O vazamento à imprensa da informação sobre o áudio, obra óbvia de alguém da PF ou do MP, precedeu em um dia inteiro a divulgação, por Fachin, do inteiro teor da conversa. A informação vazada foi convenientemente apimentada, de modo a alcançar os explosivos efeitos políticos desejados.
De acordo com a versão inicial, Temer estimulava Joesley a pagar o silêncio de Eduardo Cunha. Mas o áudio fica longe de evidenciar uma deliberada ação conjunta de obstrução de Justiça. No mundo normal da democracia e do Estado de Direito, Janot deveria se sentar no banco dos investigados.
Qual é a motivação dos conspiradores da PF e do MP? Nutrem eles a ambição messiânica de “limpar o Brasil”, por cima da política, erguendo-se à condição de Poder Moderador? Ou, como sugeriu Temer, agem como representantes de corporações dispostas a tudo para proteger seus privilégios ameaçados pela reforma previdenciária? As duas alternativas, não excludentes, indicariam um grau trágico de degeneração institucional do país.
“A montanha pariu um rato”, proclamou Temer, revelando o mesmo descolamento da realidade que contamina tantos figurões da nossa república do compadrio e da propina. O diálogo entre o presidente e seu estimado bilionário só não provoca asco terminal em espíritos adormecidos por uma cepa incurável de cinismo político.

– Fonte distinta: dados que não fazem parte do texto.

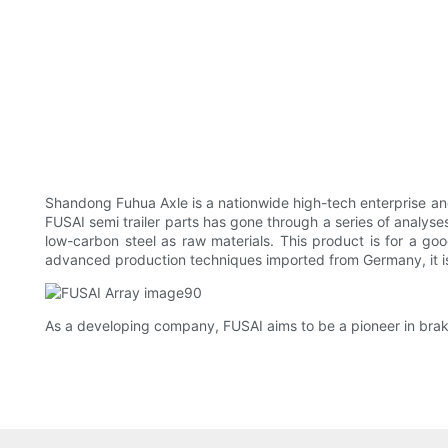
Shandong Fuhua Axle is a nationwide high-tech enterprise and
FUSAI semi trailer parts has gone through a series of analyses.
low-carbon steel as raw materials. This product is for a go
advanced production techniques imported from Germany, it is 
As a developing company, FUSAI aims to be a pioneer in braked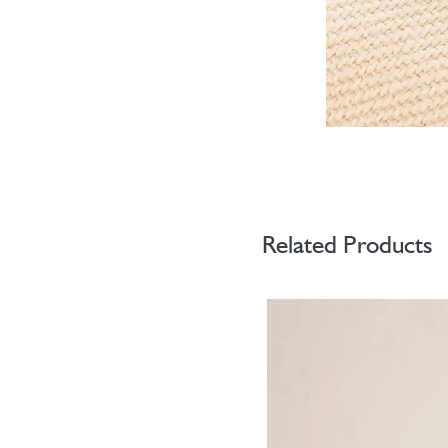
Related Products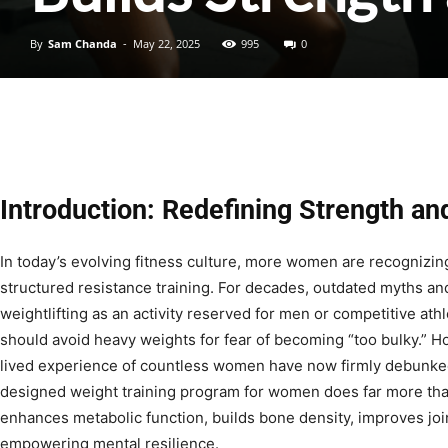
By
Sam Chanda
-
May 22, 2025
995
0
Introduction: Redefining Strength a
In today’s evolving fitness culture, more women are recognizing
structured resistance training. For decades, outdated myths a
weightlifting as an activity reserved for men or competitive at
should avoid heavy weights for fear of becoming “too bulky.” H
lived experience of countless women have now firmly debunked
designed weight training program for women does far more tha
enhances metabolic function, builds bone density, improves join
empowering mental resilience.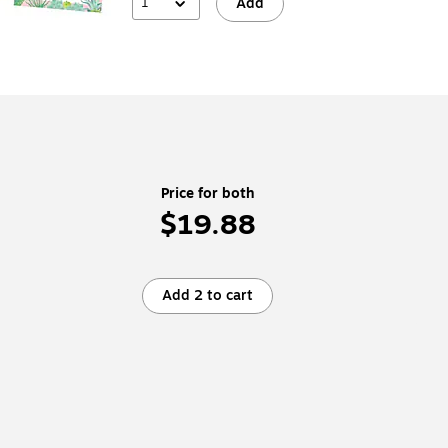
1
Add
Price for both
$19.88
Add 2 to cart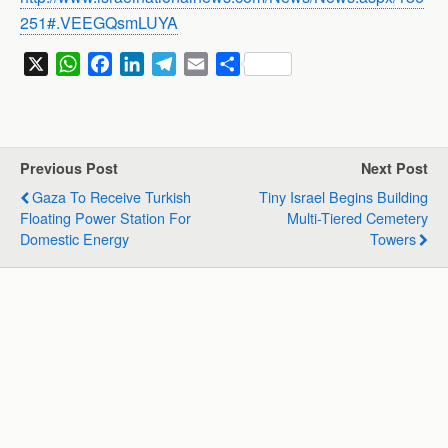
251#.VEEGQsmLUYA
X
W
F
L
T
E
S
h
a
i
e
m
h
a
c
n
l
a
a
t
e
k
e
i
r
s
b
e
g
l
e
Previous Post
Next Post
A
o
d
r
Gaza To Receive Turkish
Tiny Israel Begins Building
p
o
I
a
Floating Power Station For
Multi-Tiered Cemetery
p
k
n
m
Domestic Energy
Towers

Ali está, na residência presidencial, à sombra da noite, em furtivo encontro não agendado, um bandido que narra os seus crimes presentes e anuncia crimes futuros a um interlocutor complacente, docemente enlevado. “Um rato”? Não seria, mais precisamente, uma dupla de ratos?
Se a gravação tivesse valor legal, ela provaria que Temer incorreu em crime de prevaricação, acumpliciando-se passivamente com pelo menos três atos de obstrução de Justiça. O presidente tinha o dever de dar voz de prisão ao bandido que, falando ou não a verdade, confessava a compra de um procurador, de um juiz e do silêncio de um potencial delator. No lugar disso, o que se ouve são murmúrios de aprovação, afagos amigáveis, sutis indícios de cooperação. “Rato”, você disse? Sim, a palavra apropriada talvez seja essa mesmo.
Na Justiça, se ela existe, o áudio será descartado. Mas, na esfera da política, tanto quanto no episódio de Dilma e Lula, o áudio permanecerá -junto a seu contexto. A delação da JBS menciona um histórico de propinas. Um certo Loures, célebre porta-valises do presidente, parece envolvido no mesmo tipo de transações com dinheiro vivo às quais se dedica um certo Aécio. Joesley, “rato” premiado com uma vida de prazeres em Nova York, não caiu do vácuo na garagem privativa do presidente. A montanha pariu o colapso do governo.
Temer tinha duas razões de ser: a estabilidade constitucional da transição e as reformas destinadas a salvar a economia das implicações do lulopetismo. Depois de Joesley, ambas dissiparam-se. O presidente, “repito”, não renunciará.
Os decentes, dentro e fora do governo, renunciarão a ele. O resto cabe ao TSE.